Given the following vector:
x <- c(1, 1, 4, 5, 4, 6)
duplicated(x)
[1] FALSE TRUE FALSE FALSE TRUE FALSE
x[duplicated(x)]
[1] 1 4
If you want to remove duplicated elements, use !duplicated(), where ! is a logical negation:
x[!duplicated(x)]
[1] 1 4 5 6
Following this way, you can remove duplicate rows from a data frame based on a column values, as follow:
my_data[!duplicated(my_data$Sepal.Width), ]
# A tibble: 23 x 5
Sepal.Length Sepal.Width Petal.Length Petal.Width Species
<dbl> <dbl> <dbl> <dbl> <fct>
1 5.1 3.5 1.4 0.2 setosa
2 4.9 3 1.4 0.2 setosa
3 4.7 3.2 1.3 0.2 setosa
4 4.6 3.1 1.5 0.2 setosa
5 5 3.6 1.4 0.2 setosa
6 5.4 3.9 1.7 0.4 setosa
7 4.6 3.4 1.4 0.3 setosa
8 4.4 2.9 1.4 0.2 setosa
9 5.4 3.7 1.5 0.2 setosa
10 5.8 4 1.2 0.2 setosa
# ... with 13 more rows
Given the following vector:
x <- c(1, 1, 4, 5, 4, 6)
You can extract unique elements as follow:
unique(x)
[1] 1 4 5 6
It’s also possible to apply unique() on a data frame, for removing duplicated rows as follow:
unique(my_data)
# A tibble: 149 x 5
Sepal.Length Sepal.Width Petal.Length Petal.Width Species
<dbl> <dbl> <dbl> <dbl> <fct>
1 5.1 3.5 1.4 0.2 setosa
2 4.9 3 1.4 0.2 setosa
3 4.7 3.2 1.3 0.2 setosa
4 4.6 3.1 1.5 0.2 setosa
5 5 3.6 1.4 0.2 setosa
6 5.4 3.9 1.7 0.4 setosa
7 4.6 3.4 1.4 0.3 setosa
8 5 3.4 1.5 0.2 setosa
9 4.4 2.9 1.4 0.2 setosa
10 4.9 3.1 1.5 0.1 setosa
# ... with 139 more rows
The function distinct() [dplyr package] can be used to keep only unique/distinct rows from a data frame. If there are duplicate rows, only the first row is preserved.
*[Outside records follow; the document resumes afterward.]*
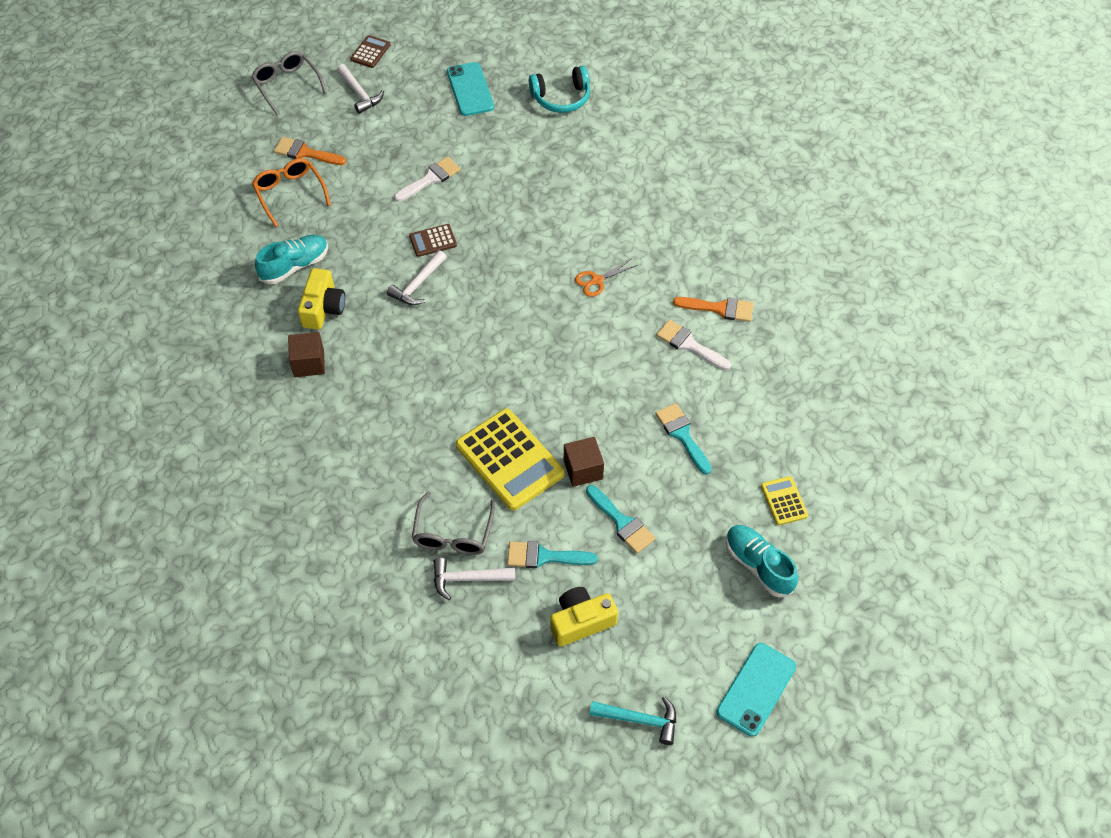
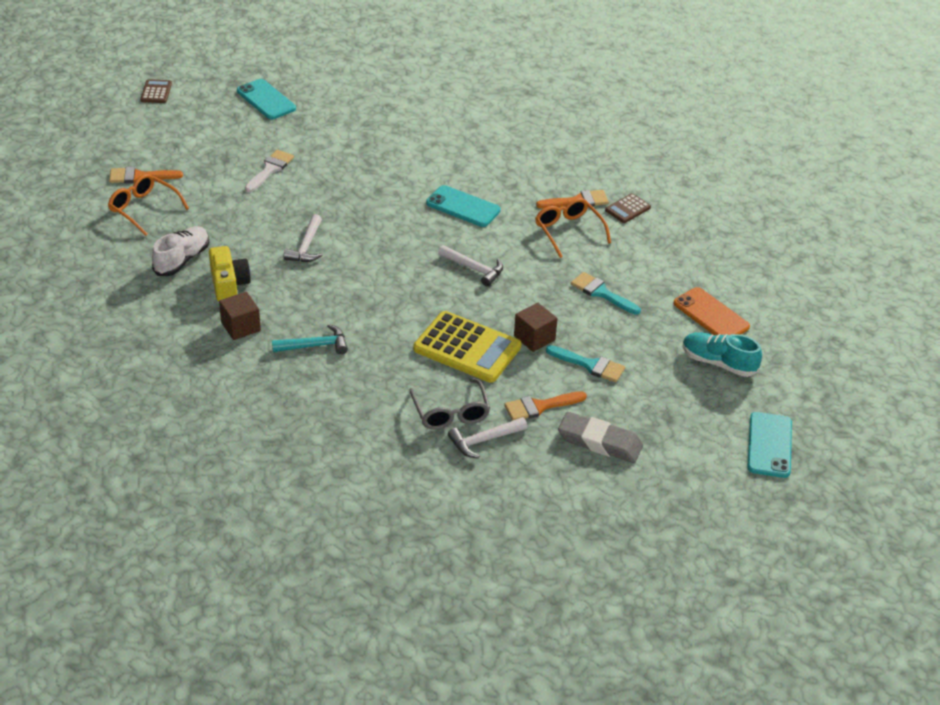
camera: 25 degrees left, 15 degrees down
grey glasses [251,51,327,115] -> none
turquoise shoe [255,235,328,284] -> white shoe [152,226,209,276]
white hammer [337,64,384,114] -> white hammer moved to [438,245,503,287]
brown calculator [409,224,457,257] -> brown calculator moved to [605,193,651,223]
turquoise brush [507,541,598,568] -> orange brush [504,391,587,421]
turquoise headphones [529,65,590,113] -> none
yellow camera [550,587,618,647] -> grey eraser [558,412,643,463]
orange scissors [575,259,637,297] -> turquoise phone [426,185,501,227]
turquoise hammer [590,696,676,745] -> turquoise hammer moved to [272,324,348,354]
white brush [656,320,731,370] -> orange glasses [535,198,611,258]
yellow calculator [761,476,808,525] -> orange phone [673,287,750,336]

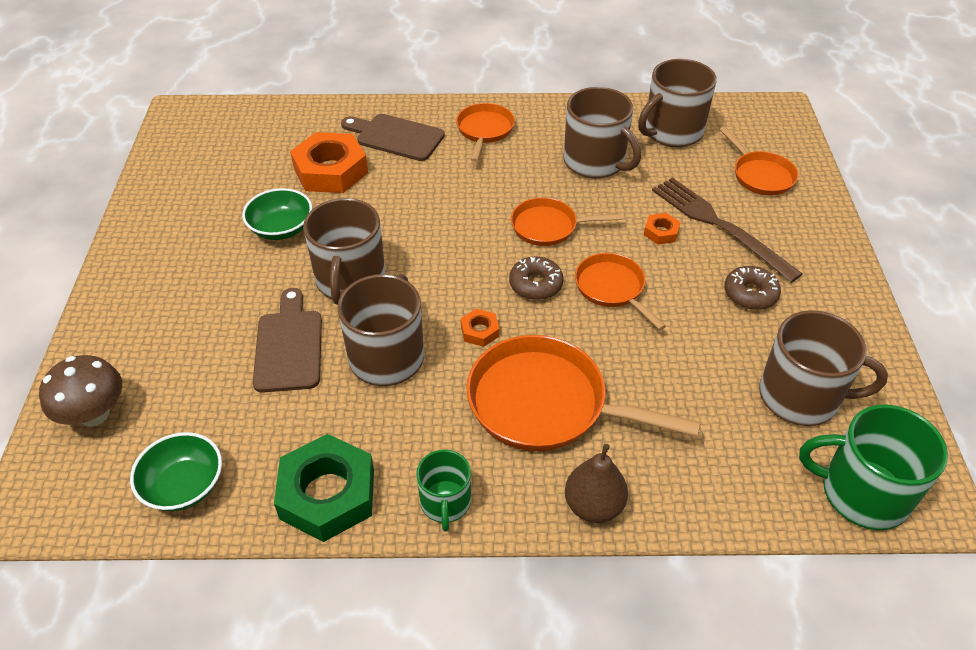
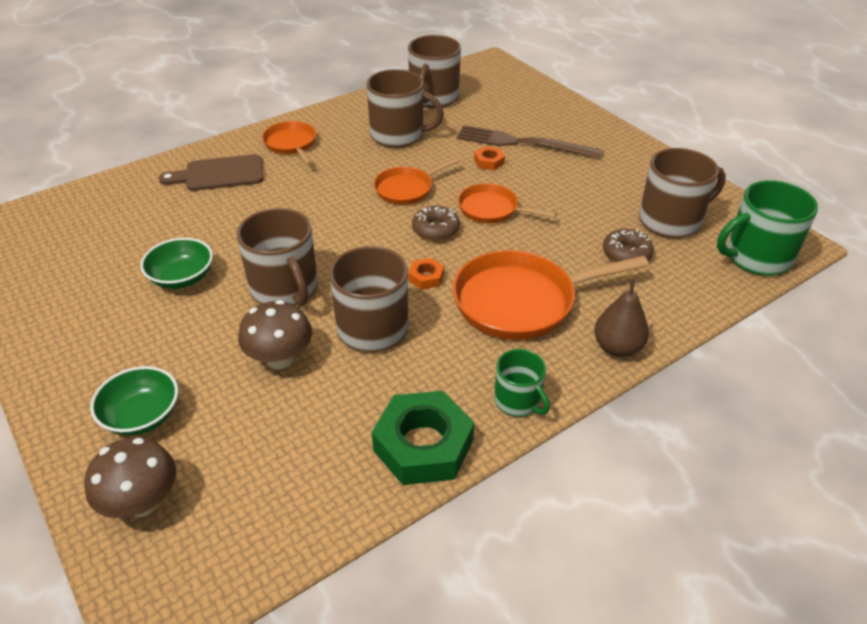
camera: 35 degrees left, 5 degrees down
green bowl [130,432,222,511] -> green bowl moved to [90,366,178,436]
brown cutting board [253,288,322,393] -> brown mushroom [238,300,312,369]
orange nut [290,132,368,193] -> none
orange pan [719,127,798,195] -> none
brown donut [724,266,781,310] -> brown donut moved to [603,229,654,262]

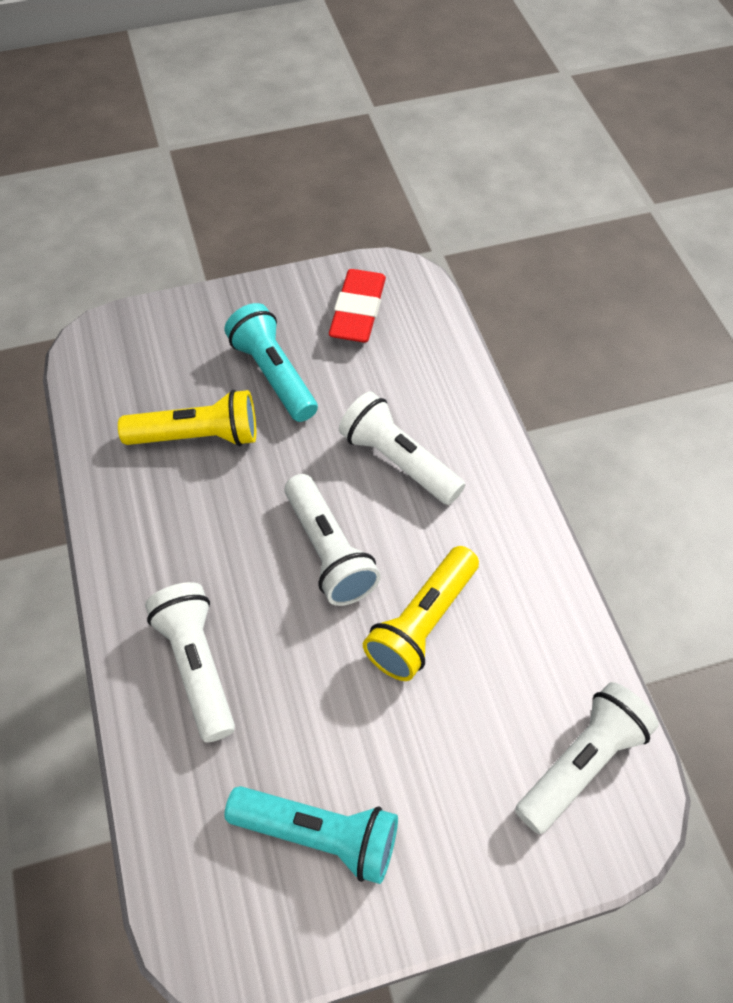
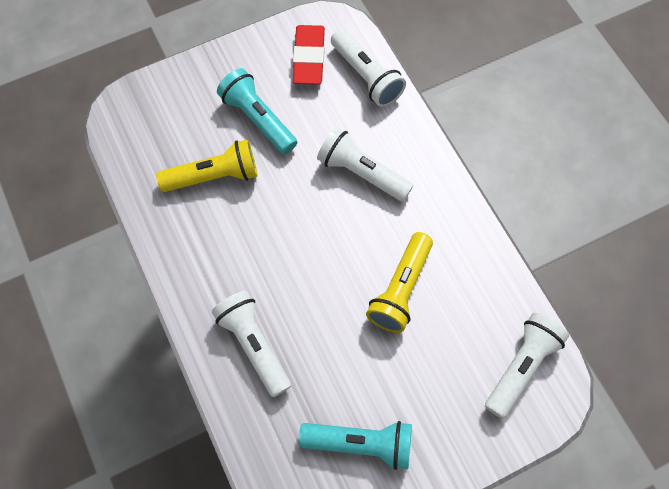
camera: 10 degrees left, 10 degrees up
white flashlight [285,474,381,606] -> white flashlight moved to [331,29,406,107]

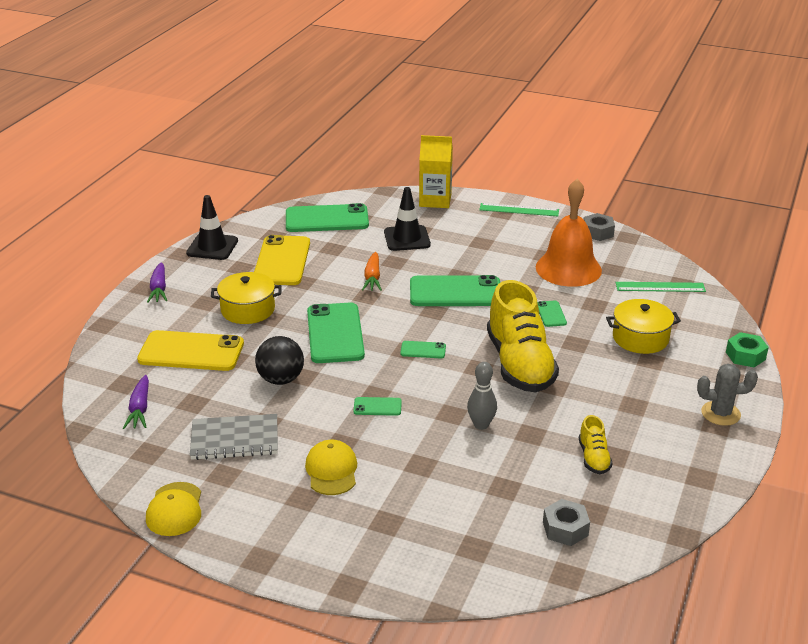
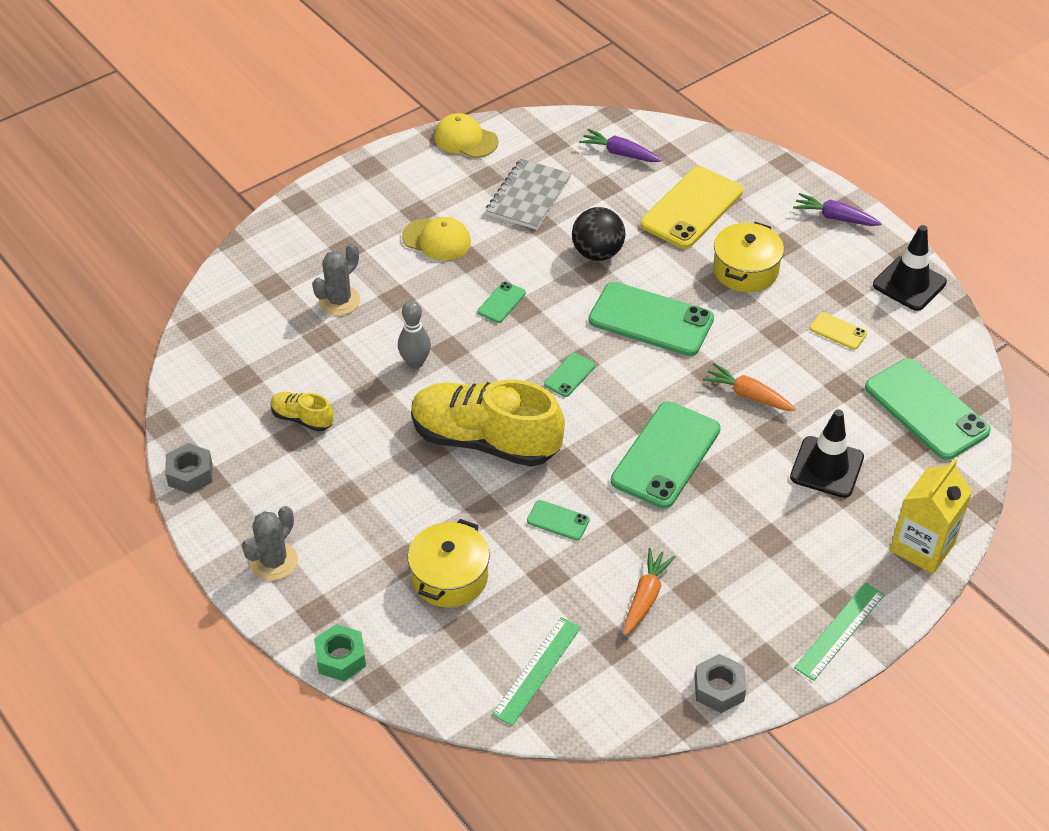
camera: 120 degrees right, 15 degrees up
yellow phone [254,235,310,285] -> yellow phone [810,312,867,350], size x0.45
green phone [286,203,369,232] -> green phone turned 60 degrees counterclockwise [865,358,991,460]
orange bell [536,179,602,287] -> orange carrot [624,548,676,635]
grey nut [543,499,590,546] -> grey nut moved to [165,443,212,494]
none -> grey cactus [312,244,361,316]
It’s an efficient version of the R base function unique().
library(dplyr)
my_data %>% distinct()
# A tibble: 149 x 5
Sepal.Length Sepal.Width Petal.Length Petal.Width Species
<dbl> <dbl> <dbl> <dbl> <fct>
1 5.1 3.5 1.4 0.2 setosa
2 4.9 3 1.4 0.2 setosa
3 4.7 3.2 1.3 0.2 setosa
4 4.6 3.1 1.5 0.2 setosa
5 5 3.6 1.4 0.2 setosa
6 5.4 3.9 1.7 0.4 setosa
7 4.6 3.4 1.4 0.3 setosa
8 5 3.4 1.5 0.2 setosa
9 4.4 2.9 1.4 0.2 setosa
10 4.9 3.1 1.5 0.1 setosa
# ... with 139 more rows
Remove duplicated rows based on Sepal.Length
my_data %>% distinct(Sepal.Length, .keep_all = TRUE)
# A tibble: 35 x 5
Sepal.Length Sepal.Width Petal.Length Petal.Width Species
<dbl> <dbl> <dbl> <dbl> <fct>
1 5.1 3.5 1.4 0.2 setosa
2 4.9 3 1.4 0.2 setosa
3 4.7 3.2 1.3 0.2 setosa
4 4.6 3.1 1.5 0.2 setosa
5 5 3.6 1.4 0.2 setosa
6 5.4 3.9 1.7 0.4 setosa
7 4.4 2.9 1.4 0.2 setosa
8 4.8 3.4 1.6 0.2 setosa
9 4.3 3 1.1 0.1 setosa
10 5.8 4 1.2 0.2 setosa
# ... with 25 more rows
Remove duplicated rows based on Sepal.Length and Petal.Width
my_data %>% distinct(Sepal.Length, Petal.Width, .keep_all = TRUE)
# A tibble: 110 x 5
Sepal.Length Sepal.Width Petal.Length Petal.Width Species
<dbl> <dbl> <dbl> <dbl> <fct>
1 5.1 3.5 1.4 0.2 setosa
2 4.9 3 1.4 0.2 setosa
3 4.7 3.2 1.3 0.2 setosa
4 4.6 3.1 1.5 0.2 setosa
5 5 3.6 1.4 0.2 setosa
6 5.4 3.9 1.7 0.4 setosa
7 4.6 3.4 1.4 0.3 setosa
8 4.4 2.9 1.4 0.2 setosa
9 4.9 3.1 1.5 0.1 setosa
10 5.4 3.7 1.5 0.2 setosa
# ... with 100 more rows
The option .kep_all is used to keep all variables in the data.